Identification and Verification of Changes in Gene and Protein Expression from Limited Samples

Identification and validation of regulatory changes is challenging when analyzing small samples, especially when both gene and protein expression analysis is necessary. We developed a novel workflow that allows for screening up to 96 genes for differential mRNA expression, and validation that the protein expression level of selected targets are indeed changed. To validate our workflow we assessed changes that occur in NTera2 cells, a human stem cell model system, after four days of differentiation initiated by retinoic acid. NTera2 were grown in a 96‐well plate under control or differentiated conditions. One well each of control and differentiated cells were harvested to generate a cell lysate. A small portion of each lysate was analyzed for mRNA expression; we incorporated a pre‐amplification step to allow the analysis of a large panel of genes associated with pluripotency and differentiation.

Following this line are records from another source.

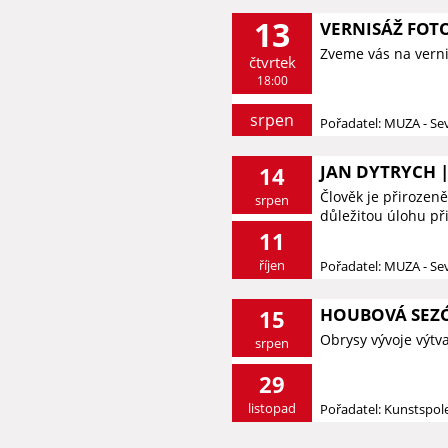
13
VERNISÁŽ FOTO
Zveme vás na vernis
čtvrtek
18:00
srpen
Pořadatel: MUZA - S
JAN DYTRYCH |
14
Člověk je přirozeně
srpen
důležitou úlohu při 
11
říjen
Pořadatel: MUZA - S
HOUBOVÁ SEZ
15
Obrysy vývoje výtv
srpen
29
listopad
Pořadatel: Kunstspol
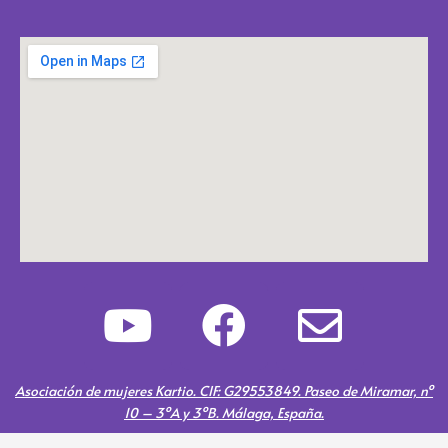
Y
F
E
o
a
n
u
c
v
Asociación de mujeres Kartio. CIF: G29553849. Paseo de Miramar, nº
10 – 3ºA y 3ºB. Málaga, España.
t
e
e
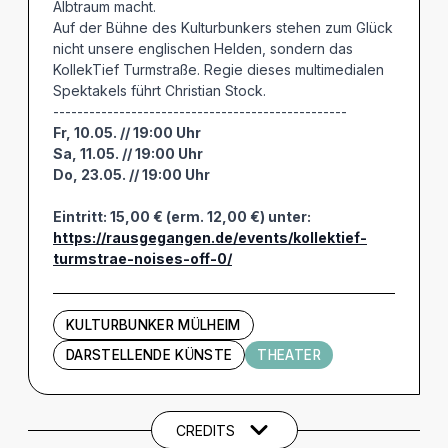
Albtraum macht.
Auf der Bühne des Kulturbunkers stehen zum Glück
nicht unsere englischen Helden, sondern das
KollekTief Turmstraße. Regie dieses multimedialen
Spektakels führt Christian Stock.
-------------------------------------------------
Fr, 10.05. // 19:00 Uhr
Sa, 11.05. // 19:00 Uhr
Do, 23.05. // 19:00 Uhr
Eintritt: 15,00 € (erm. 12,00 €) unter:
https://rausgegangen.de/events/kollektief-
turmstrae-noises-off-0/
KULTURBUNKER MÜLHEIM
DARSTELLENDE KÜNSTE
THEATER
Künstler und Beteiligte
CREDITS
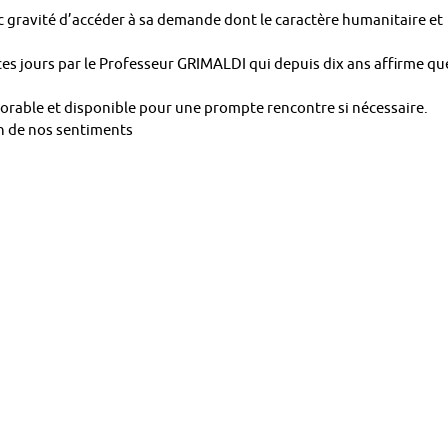
gravité d’accéder à sa demande dont le caractère humanitaire et
é ces jours par le Professeur GRIMALDI qui depuis dix ans affirme qu
orable et disponible pour une prompte rencontre si nécessaire.
on de nos sentiments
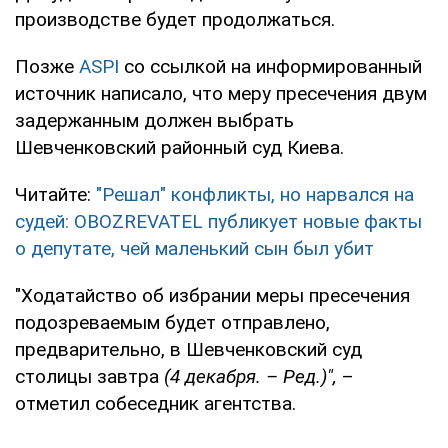
производстве будет продолжаться.
Позже
ASPI
со ссылкой на информированный
источник написало, что меру пресечения двум
задержанным должен выбрать
Шевченковский районный суд Киева.
Читайте:
"Решал" конфликты, но нарвался на
судей: OBOZREVATEL публикует новые факты
о депутате, чей маленький сын был убит
"Ходатайство об избрании меры пресечения
подозреваемым будет отправлено,
предварительно, в Шевченковский суд
столицы завтра
(4 декабря. – Ред.)",
–
отметил собеседник агентства.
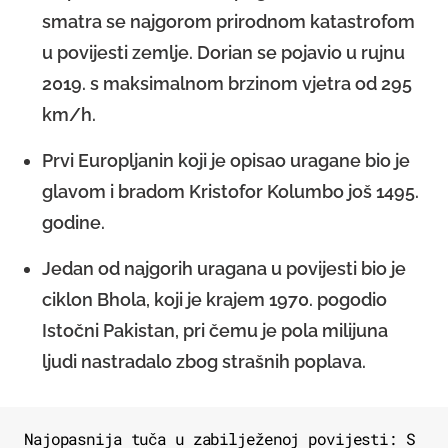
smatra se najgorom prirodnom katastrofom
u povijesti zemlje. Dorian se pojavio u rujnu
2019. s maksimalnom brzinom vjetra od 295
km/h.
Prvi Europljanin koji je opisao uragane bio je
glavom i bradom Kristofor Kolumbo još 1495.
godine.
Jedan od najgorih uragana u povijesti bio je
ciklon Bhola, koji je krajem 1970. pogodio
Istočni Pakistan, pri čemu je pola milijuna
ljudi nastradalo zbog strašnih poplava.
Najopasnija tuča u zabilježenoj povijesti: S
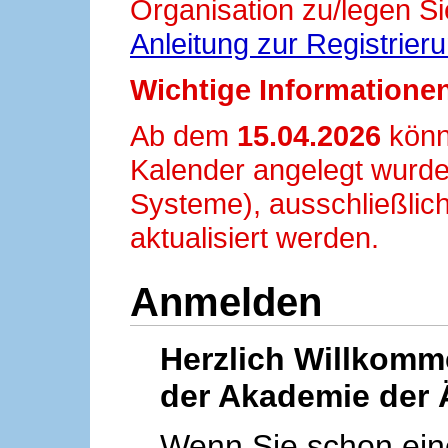
Organisation zu/legen Si
Anleitung zur Registrier
Wichtige Informationen
Ab dem
15.04.2026
könn
Kalender angelegt wurde
Systeme), ausschließlich
aktualisiert werden.
Anmelden
Herzlich Willkom
der Akademie der 
Wenn Sie schon ei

We observe differential expression of several genes, including NANOG and OCT4 that are down‐regulated in the differentiated cells. We then performed Western blot analysis, using the remaining cell lysate, to assess NANOG and OCT4 protein levels. We find that the level of protein for these targets is significantly decreased in the differentiated cells, consistent with the mRNA results. These findings demonstrate that (1) mRNA and protein analyses can be conducted from the same cell sample, and (2) a large panel of gene targets can be screened to identify candidates for subsequent verification by protein analysis. We envision that this workflow can enable streamlined analysis and verification of regulatory changes at both the mRNA and protein level in samples that are typically refractory to such analysis.